The Trump administration this week established new procedures for states that want to impose work requirements on Medicaid recipients and a group of Republican-led states are ready to take advantage of the opportunity they have long sought.

Arkansas, Kentucky, Indiana and at least seven other states want to require “able-bodied” adults to join a jobs program or risk losing the health care services they need. The aim: promote self–reliance and rein in Medicaid costs.

Today, Kentucky became the first state to receive federal approval for its work requirements plan — a day after the Trump administration paved the way forward by outlining guidelines in a letter to Medicaid directors across the country. The requirements apply to working-age people without disabilities. Certain groups, such as pregnant women, are exempt.

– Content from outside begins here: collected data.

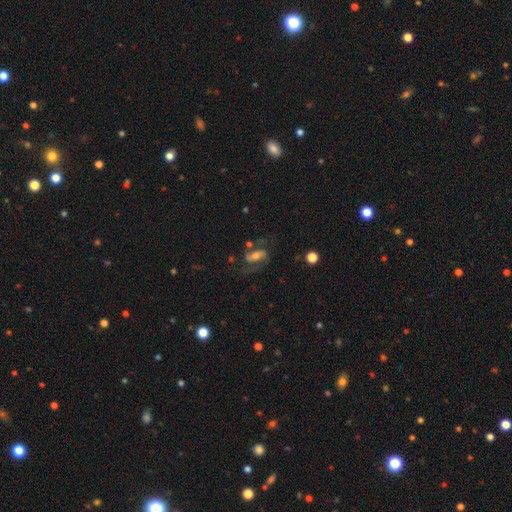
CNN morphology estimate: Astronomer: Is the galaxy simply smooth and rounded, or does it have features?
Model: featured or disk — 69%.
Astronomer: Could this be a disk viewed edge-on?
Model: no — 94%.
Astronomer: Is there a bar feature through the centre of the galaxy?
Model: weak — 38% (runner-up: no, 33%).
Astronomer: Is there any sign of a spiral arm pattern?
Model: yes — 88%.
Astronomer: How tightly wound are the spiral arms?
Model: medium — 47% (runner-up: loose, 39%).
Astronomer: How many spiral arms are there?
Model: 2 — 86%.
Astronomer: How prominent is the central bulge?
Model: moderate — 55%.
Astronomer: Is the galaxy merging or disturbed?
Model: none — 58%.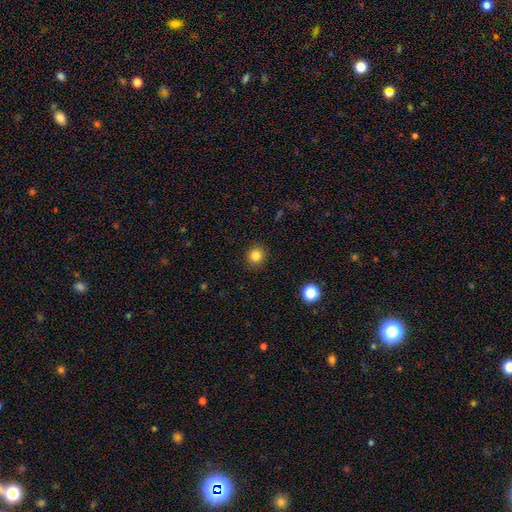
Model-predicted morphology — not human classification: type=smooth (83%); roundness=round (92%); merging=none (91%).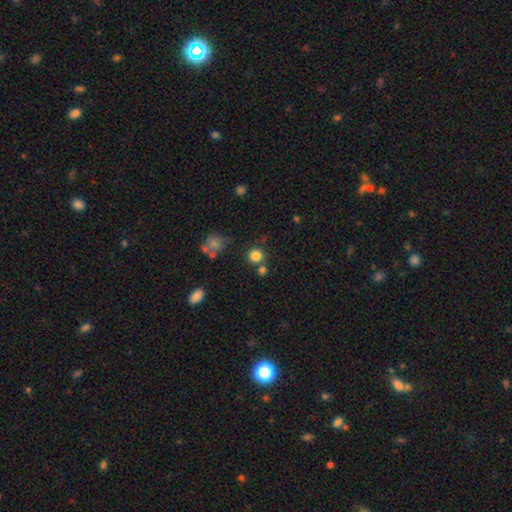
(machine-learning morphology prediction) smooth 81%, star or artifact 13%, featured or disk 6%. Down the decision tree: how rounded — round (91%); merging — none (72%).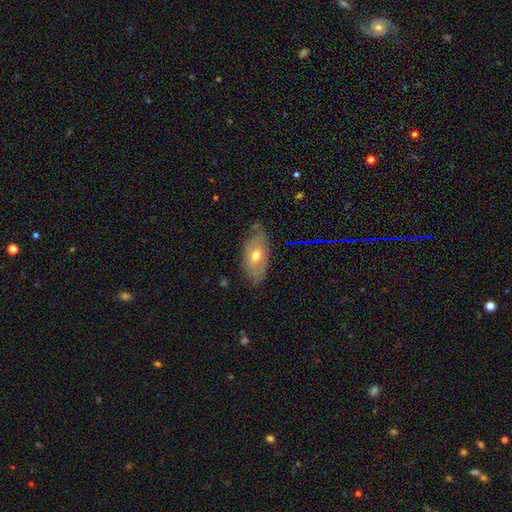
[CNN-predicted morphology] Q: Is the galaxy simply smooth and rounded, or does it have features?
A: smooth — 50%.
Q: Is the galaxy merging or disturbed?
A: none — 69%.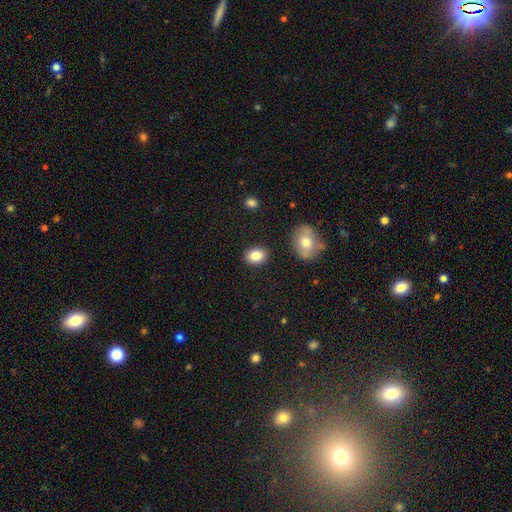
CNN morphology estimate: The model was most divided on "how rounded": in between: 59%, round: 40%, cigar-shaped: 1%. More confident: merging — none (87%); smooth or featured — smooth (84%).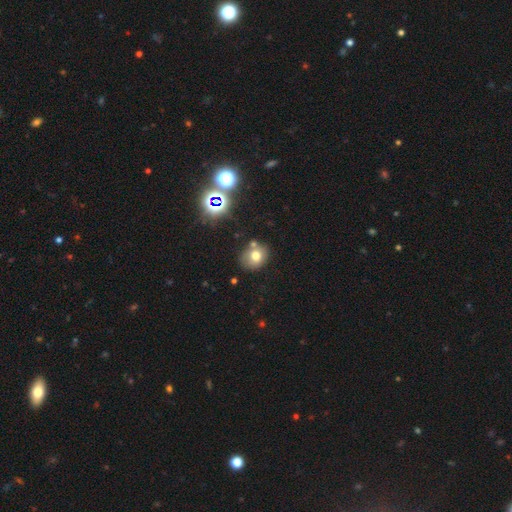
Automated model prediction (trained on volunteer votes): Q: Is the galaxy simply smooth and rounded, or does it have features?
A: smooth — 69%.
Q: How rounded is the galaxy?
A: round — 62%.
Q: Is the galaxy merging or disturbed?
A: none — 67%.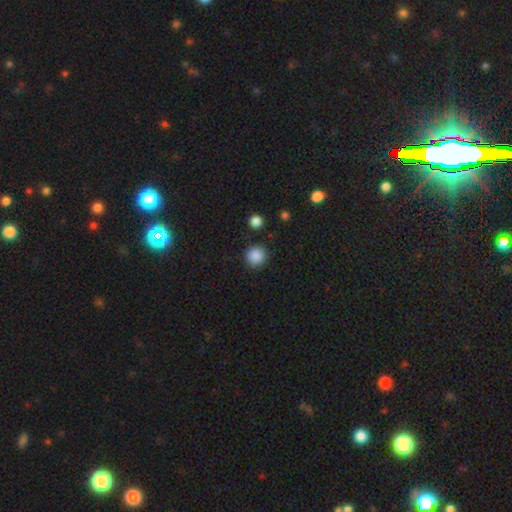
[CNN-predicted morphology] smooth 88%, star or artifact 9%, featured or disk 3%. Down the decision tree: how rounded — round (92%); merging — none (89%).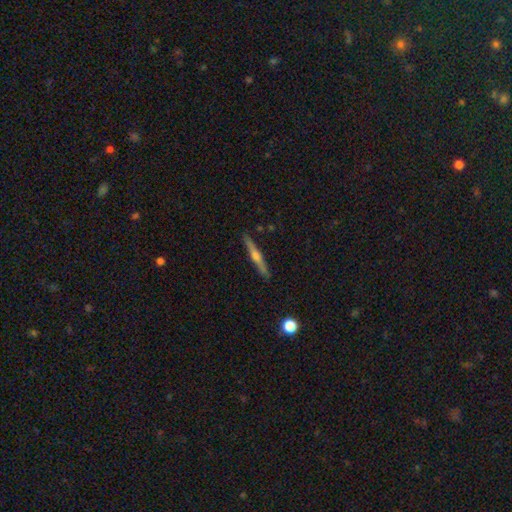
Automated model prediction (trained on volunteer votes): This is likely a featured or disk galaxy (69%). It is clearly viewed edge-on (98%). Edge-on bulge: clearly rounded (90%). Merging: clearly none (91%).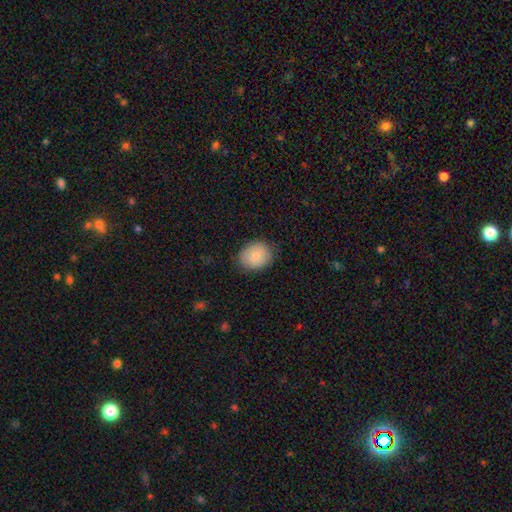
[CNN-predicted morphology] This is clearly a smooth galaxy (85%). How rounded: possibly round (54%). Merging: clearly none (81%).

While the Department of Health and Human Services says the new rules only apply to work requirements, some states are attempting to go further by penalizing Medicaid beneficiaries who smoke, by imposing new fees for emergency room visits as well as new premiums. Kentucky wants families earning as little as $5,100 to pay Medicaid premiums — and to kick patients out of the program if their payments get 60 days behind.

What kind of country have we become? What are we going to do if somebody can't pay their ER fee? Kick them out to the street?

Tough, you say. They should get a job. They shouldn't smoke. They shouldn't do drugs. They shouldn't be fat. Why should we pay for them?

The Medicaid program was created years ago to provide a safety net for those in need, to prevent this sort of thing from happening. Has it been abused? Sure. You can sit in an emergency room and see a Medicaid patient with expensive tattoos or a flashy gold chain and wonder how they can afford that if they have to be on Medicaid. I'm not saying that's right, but I am saying that people in need who have no other resource should not be tossed to the curb if they are sick.

A lot of this sentiment may be race-based. But the statistics show that in many states, Kentucky, Arkansas and Indiana included, by far the majority of non-elderly people on Medicaid are poor Whites, not Blacks or Hispanics. So get that image out of your head.

Is this how we #MAGA? I don't think so.